Os brasileiros estão mais otimistas em relação ao futuro econômico do País, segundo levantamento da GfK divulgado nesta terça-feira (17). Medido em julho, o índice alcançou 104 pontos – 11 pontos acima do registrado em maio.
A avaliação mede a percepção da população brasileira por meio de índices calculados com base em entrevistas com mil consumidores brasileiros. O indicador tem com referência o valor 100: quanto mais acima desse valor, maior a percepção de otimismo.

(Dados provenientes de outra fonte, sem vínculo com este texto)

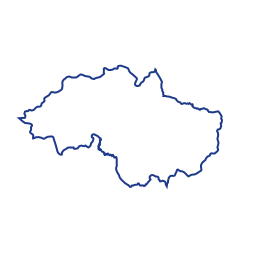 Rueso, Narathiwat, Thailand, rotated 55°
{"feature_id": "78962969B48534780184393", "entity_name": "Rueso", "entity_type": "district", "adm_level": 2, "iso_a3": "THA", "parent_name": "Thailand", "parent_adm1": "Narathiwat", "projection": "mercator", "projection_center": [101.513, 6.372], "detail": "fine", "context": "isolated", "style": "outline", "palette": "blue", "viewbox_px": 256, "rotation_deg": 55, "n_neighbors": 0, "source": "geoboundaries", "source_scale": "gbopen_adm2", "svg_char_len": 5813}
<svg xmlns="http://www.w3.org/2000/svg" viewBox="0 0 256 256"><g transform="rotate(55 128 128)"><path d="M171.3,44.5L167.8,44.3L166.1,44.6L165.3,46.2L164.2,48.9L163.7,49.8L161.2,52.5L160.2,52.6L159.2,52.4L158.2,52.6L157.2,53.5L155.7,54.2L155.2,54.7L154.9,56.2L154.2,57.3L154.1,57.7L154.4,58.4L154.0,59.0L152.5,59.3L151.7,59.9L151.7,60.3L151.3,60.9L150.7,61.1L150.1,61.7L148.6,62.5L147.0,62.7L146.8,62.5L146.5,61.9L145.8,61.6L145.5,61.6L144.8,62.9L142.9,63.3L142.9,64.7L142.0,65.2L141.7,66.2L140.3,67.2L139.8,67.9L139.3,69.8L138.8,70.5L137.1,70.5L135.6,71.7L134.7,72.0L133.0,72.2L131.5,72.1L129.6,73.4L128.3,74.6L127.2,75.3L126.1,76.1L124.5,78.0L123.2,79.1L122.1,80.7L121.3,79.9L121.0,79.8L120.4,79.7L119.9,79.5L119.3,78.8L117.0,78.6L116.1,77.8L114.4,77.6L114.0,77.4L111.4,75.6L110.6,74.8L110.2,74.1L109.8,73.8L107.0,73.3L104.1,73.0L98.1,72.8L96.7,72.0L96.4,71.9L95.7,72.0L96.7,73.2L97.1,74.2L96.9,75.0L95.7,76.9L95.5,77.9L95.6,79.0L95.8,79.3L97.2,80.5L97.5,81.4L96.6,85.0L96.6,85.6L96.7,86.0L97.6,87.0L98.3,88.1L98.6,89.2L98.5,91.0L98.7,91.9L99.1,93.0L99.8,94.0L99.4,95.6L98.6,96.7L97.6,97.3L97.0,97.4L96.2,97.1L95.5,96.6L95.2,96.2L93.4,93.1L92.7,92.4L91.8,92.3L86.2,93.6L85.0,94.1L83.8,94.4L82.5,94.4L81.1,94.2L80.2,93.9L79.1,93.8L78.0,94.4L76.2,95.6L73.2,97.8L72.5,98.6L71.8,100.1L71.7,101.0L71.9,101.3L73.2,102.2L73.3,102.7L73.0,103.2L72.0,104.2L71.4,105.0L71.4,107.1L70.2,109.5L69.5,110.4L69.1,110.8L67.9,111.3L66.4,111.9L65.5,112.8L65.4,113.2L65.5,113.7L68.7,116.0L69.7,116.3L69.9,116.6L70.2,121.4L70.1,122.0L68.7,125.5L68.5,126.1L68.5,127.5L68.3,127.8L66.9,129.1L65.9,129.7L64.6,129.8L64.0,130.1L60.9,133.3L59.5,134.1L57.6,135.3L57.1,136.0L56.9,136.8L56.9,138.8L57.0,140.4L56.9,141.3L56.5,142.0L54.6,144.9L52.0,146.7L51.2,149.0L51.5,150.7L51.5,152.8L52.3,155.0L54.0,156.3L55.4,157.1L57.7,159.1L58.1,159.6L58.3,160.2L58.5,161.3L58.3,164.0L58.1,165.2L57.7,166.3L57.1,167.5L54.8,169.8L54.7,170.4L54.7,170.8L55.7,173.7L55.8,174.4L55.5,179.0L55.8,179.6L56.2,180.0L57.7,180.7L58.0,181.0L58.2,181.5L58.3,182.3L58.3,184.4L58.8,185.3L59.4,185.7L59.8,186.2L60.0,186.8L60.0,187.9L58.7,189.8L58.5,190.6L58.5,191.4L59.1,194.7L58.9,195.7L58.5,196.8L57.9,197.3L56.9,197.9L56.6,198.3L56.5,199.0L56.8,199.6L56.8,200.3L56.4,201.0L55.8,201.5L55.5,203.0L56.9,204.7L57.4,204.8L58.7,204.8L59.6,205.4L60.2,206.1L60.5,206.6L60.3,207.2L59.0,209.0L57.5,211.6L62.3,210.4L64.8,209.5L67.5,206.4L69.1,205.2L70.3,204.9L71.2,205.5L71.4,206.5L72.1,207.3L73.4,208.0L74.2,208.9L74.5,209.8L75.2,210.6L76.4,210.6L78.9,209.7L80.2,210.1L81.3,211.3L82.1,211.7L82.5,210.6L82.8,208.7L84.4,206.2L86.3,204.6L88.0,203.6L88.7,202.9L88.8,200.9L89.2,198.7L90.9,195.7L91.6,194.9L92.5,194.5L100.9,197.1L106.6,199.2L108.3,199.5L110.1,199.1L111.2,198.5L111.8,197.6L111.3,197.0L110.2,196.2L109.4,193.6L109.4,192.7L109.7,190.7L109.5,189.2L109.7,188.3L110.8,186.4L111.9,185.2L112.7,183.8L114.0,184.1L114.3,183.8L114.7,183.3L115.7,181.2L115.7,180.6L115.1,179.0L115.1,177.6L115.9,176.0L117.1,175.1L117.9,174.1L117.9,173.0L120.9,171.8L121.2,171.6L121.3,171.2L121.1,169.7L120.8,168.6L119.4,167.1L119.2,166.2L118.6,164.4L117.7,163.2L116.9,162.5L116.2,162.2L115.8,162.3L115.2,162.8L114.6,162.8L113.8,162.3L113.2,161.6L113.2,160.3L113.5,159.6L114.0,159.2L115.6,158.4L117.1,157.5L120.1,156.9L120.7,156.6L120.9,156.4L121.6,156.8L122.2,156.9L122.3,157.1L122.3,157.4L121.7,157.5L121.7,157.9L123.8,159.2L124.2,160.2L124.7,160.1L124.9,160.7L125.2,160.5L125.7,160.6L125.9,161.7L125.6,162.3L126.1,162.7L126.5,162.8L126.5,163.1L126.8,163.1L127.1,162.9L127.7,163.0L127.8,163.7L128.7,163.3L128.7,164.0L128.8,164.2L129.2,164.0L129.5,164.0L129.7,163.9L129.9,163.6L129.9,162.7L130.1,162.6L130.8,162.8L132.1,162.9L133.0,162.5L133.5,161.9L134.0,161.8L134.5,161.8L135.0,162.1L135.1,161.9L134.9,161.7L135.2,161.6L135.4,161.6L135.7,162.2L136.0,162.5L136.8,162.5L137.0,162.2L136.9,161.9L137.1,161.6L136.9,161.1L136.9,160.7L137.6,160.6L137.8,160.3L137.4,159.6L137.4,159.2L137.6,159.2L138.1,159.4L138.8,159.2L139.3,158.3L139.9,158.5L140.1,158.2L140.1,157.5L140.8,157.0L141.0,156.5L141.5,156.9L141.7,157.0L141.8,155.9L142.4,156.0L143.0,155.8L143.5,156.2L144.4,156.1L144.9,155.2L144.8,154.8L145.0,154.4L146.0,154.5L147.8,155.6L150.6,157.6L152.5,158.8L153.6,160.3L154.9,161.4L157.9,162.2L161.3,162.4L163.9,163.2L166.9,163.0L171.2,162.1L174.3,160.9L174.9,160.5L177.4,160.1L177.9,159.0L177.4,158.0L177.5,157.5L178.0,157.1L178.3,155.6L178.8,154.4L179.6,153.0L179.7,152.6L179.2,151.5L179.9,151.0L181.4,151.2L182.1,151.0L182.4,150.5L182.8,150.1L183.2,149.1L184.2,148.3L184.7,148.2L185.0,147.4L185.0,146.6L184.4,146.1L184.3,145.9L184.6,145.0L184.6,144.5L184.0,142.9L183.1,139.1L181.7,139.1L180.6,138.4L180.1,137.2L180.0,136.6L180.1,135.9L180.5,135.1L181.1,134.4L183.8,133.0L184.8,131.7L185.2,131.5L186.3,131.5L187.6,132.3L188.1,132.4L188.6,132.0L189.9,132.3L190.2,132.3L190.8,131.0L191.1,129.7L192.3,129.0L193.1,128.4L194.4,128.6L196.1,129.5L198.0,129.7L195.9,127.7L195.6,126.5L194.1,125.4L193.5,124.7L192.3,123.2L191.8,122.0L191.7,120.7L192.2,119.6L193.5,117.9L193.7,117.0L193.2,116.0L192.1,114.5L191.9,113.6L191.2,112.9L190.5,112.0L190.6,111.0L191.4,110.6L192.5,110.4L193.3,109.9L194.6,108.5L195.6,107.8L196.6,107.4L198.7,106.9L201.1,106.6L202.2,106.3L202.5,104.9L202.7,103.1L203.0,102.2L204.0,100.6L204.6,98.7L204.8,92.4L204.2,91.7L202.4,90.9L200.7,89.8L200.0,89.0L199.3,87.7L199.0,86.9L198.8,85.7L198.6,83.1L197.6,81.3L197.0,79.4L197.2,78.4L197.5,77.5L197.4,76.6L196.7,75.9L196.4,75.0L196.8,73.9L198.1,72.5L198.6,71.3L198.3,68.3L197.9,67.1L197.1,66.4L195.2,65.9L193.1,63.4L192.2,62.5L191.4,62.1L188.2,61.0L187.5,60.3L186.1,58.6L185.3,58.1L183.6,57.1L181.6,56.8L181.0,56.0L180.8,55.2L181.4,54.0L181.4,52.7L179.7,50.4L178.0,49.8L177.3,49.3L177.2,49.0L177.4,48.5L175.9,46.8L175.0,46.3L174.2,46.4L173.5,46.1L173.2,45.6L172.3,44.8L171.3,44.5Z" fill="none" stroke="#1e3a8a" stroke-width="2"/></g></svg>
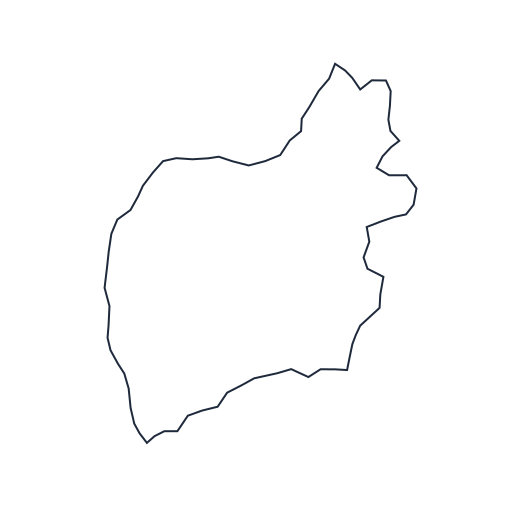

Esta foi apenas a segunda vez em que o índice de confiança do brasileiro na situação do País ficou acima dos cem pontos. A outra alta havia sido registrada em setembro de 2009, quando bateu recorde de 106 pontos.
Estabilidade
“Os momentos de desenvolvimento do Brasil sempre foram vistos com desconfiança. O próprio crescimento verificado nos primeiros anos do governo Lula era chamado de ‘voo da galinha’, ou seja, sem sustentabilidade em longo prazo. Agora, pela continuidade do período de estabilidade, o brasileiro está mais confiante que o momento atual tende a se prolongar”, explica o diretor executivo da área de Ad Hoc da GfK, Mario Mattos.
Para ele, o resultado do levantamento reflete a projeção positiva que o brasileiro faz de que este momento é duradouro, especialmente quanto ao cenário de crescimento econômico, distribuição de renda, criação de empregos formais, rápida recuperação após a crise e valorização do papel do Brasil no mundo e de ter sido escolhido como país sede da Copa do Mundo e da Olimpíada.
A pesquisa, realizada em 12 cidades das regiões metropolitanas brasileiras, mostra que os homens são mais otimistas que as mulheres: 53% dos entrevistados do sexo masculino acreditam em um período de contínua melhoria, contra 43% das mulheres. Também aparecem como os mais confiantes na economia brasileira nos próximos cinco anos os entrevistados com mais de 56 anos, com 52%, os integrantes da classe C, com 50%, e os da classe B, com 47%.